Motherhood could be exhausting, to be sure. I was forever under-slept, and sometimes didn’t have the energy to wash my hair or eat anything more elaborate than bread and butter. But when Bumby nursed, his fist clutching the fabric of my robe, his eyes soft and bottomless and locked on mine, as if I were the very heart of his universe, I couldn’t help but melt into him. And when Ernest came home from a long day of work and had that look that told me he’d been too much alone and in his head, I felt just as necessary. He needed me, and Bumby, too; without us, he couldn’t climb back out of himself and feel whole again.

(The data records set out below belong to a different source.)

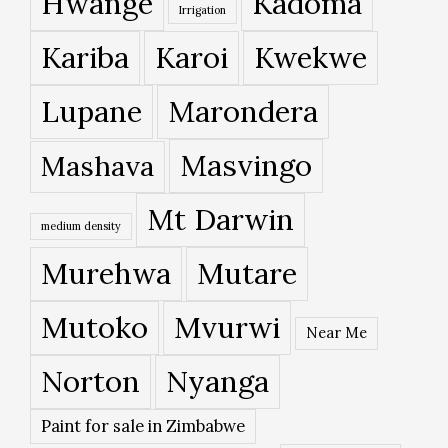
Hwange
Kadoma
Irrigation
Kariba
Karoi
Kwekwe
Lupane
Marondera
Masvingo
Mashava
Mt Darwin
medium density
Murehwa
Mutare
Mutoko
Mvurwi
Near Me
Norton
Nyanga
Paint for sale in Zimbabwe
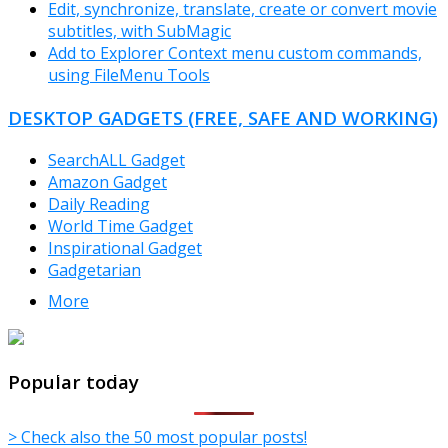
Edit, synchronize, translate, create or convert movie
subtitles, with SubMagic
Add to Explorer Context menu custom commands,
using FileMenu Tools
DESKTOP GADGETS (FREE, SAFE AND WORKING)
SearchALL Gadget
Amazon Gadget
Daily Reading
World Time Gadget
Inspirational Gadget
Gadgetarian
More
TheFreeWindows.com
Popular today
> Check also the 50 most popular posts!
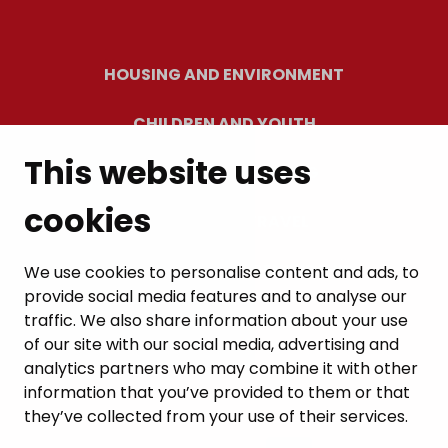
HOUSING AND ENVIRONMENT
CHILDREN AND YOUTH
This website uses
RESIDENTS’ WELLBEING
cookies
LEISURE AND TRAVEL
WORK AND ENTREPRENEURSHIP
We use cookies to personalise content and ads, to
provide social media features and to analyse our
MUNICIPALITY AND DECISION-MAKING
traffic. We also share information about your use
of our site with our social media, advertising and
analytics partners who may combine it with other
information that you’ve provided to them or that
they’ve collected from your use of their services.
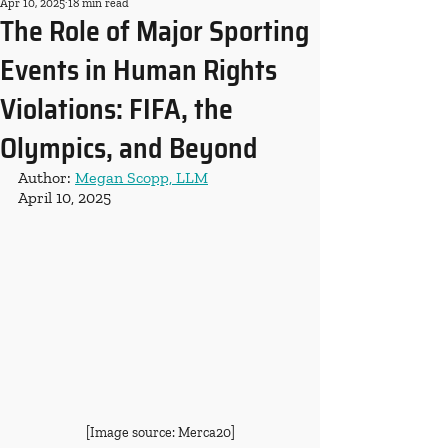
Apr 10, 2025
18 min read
The Role of Major Sporting
Events in Human Rights
Violations: FIFA, the
Olympics, and Beyond
Author: 
Megan Scopp, LLM
April 10, 2025
[Image source: Merca20]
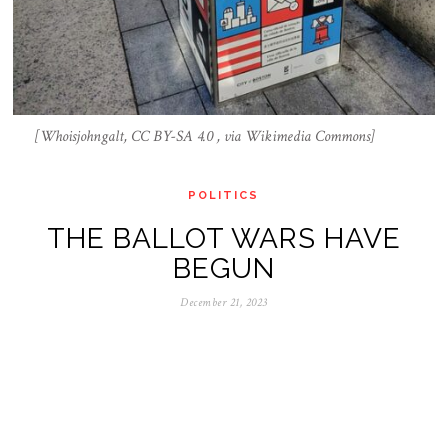
[Whoisjohngalt, CC BY-SA 4.0 , via Wikimedia Commons]
POLITICS
THE BALLOT WARS HAVE
BEGUN
December 21, 2023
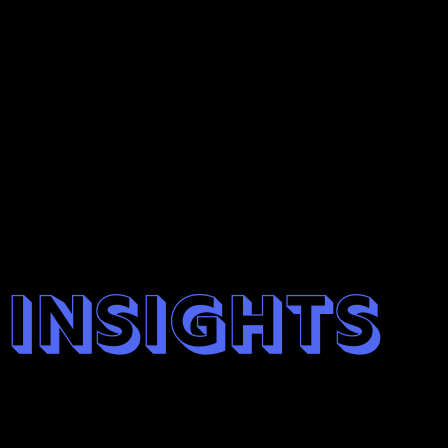
insights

Family life worked most clearly for us when we were alone, at the end of the day, reconnecting and shoring each other up. But it was very much at odds with bohemian Paris. Gertrude and Alice could be lovely with Bumby. They gave him a shiny silver rattle and knitted booties. When it came time for his christening, they brought some very nice champagne, which we had with teacake, dried fruit, and sugared almonds, and Gertrude even agreed to be his godmother. But not all our friends seemed to know what to do with us now that we had a baby in tow. Pound and Shakespear would come to our apartment for a late-night drink or meet us at the café if we found someone to watch Bumby, but Pound made it very clear that babies weren’t welcome in his studio. It wasn’t because of the noise or the potential mess, but on principle. “I just don’t believe in children,” he said. “No offense, Hadley.”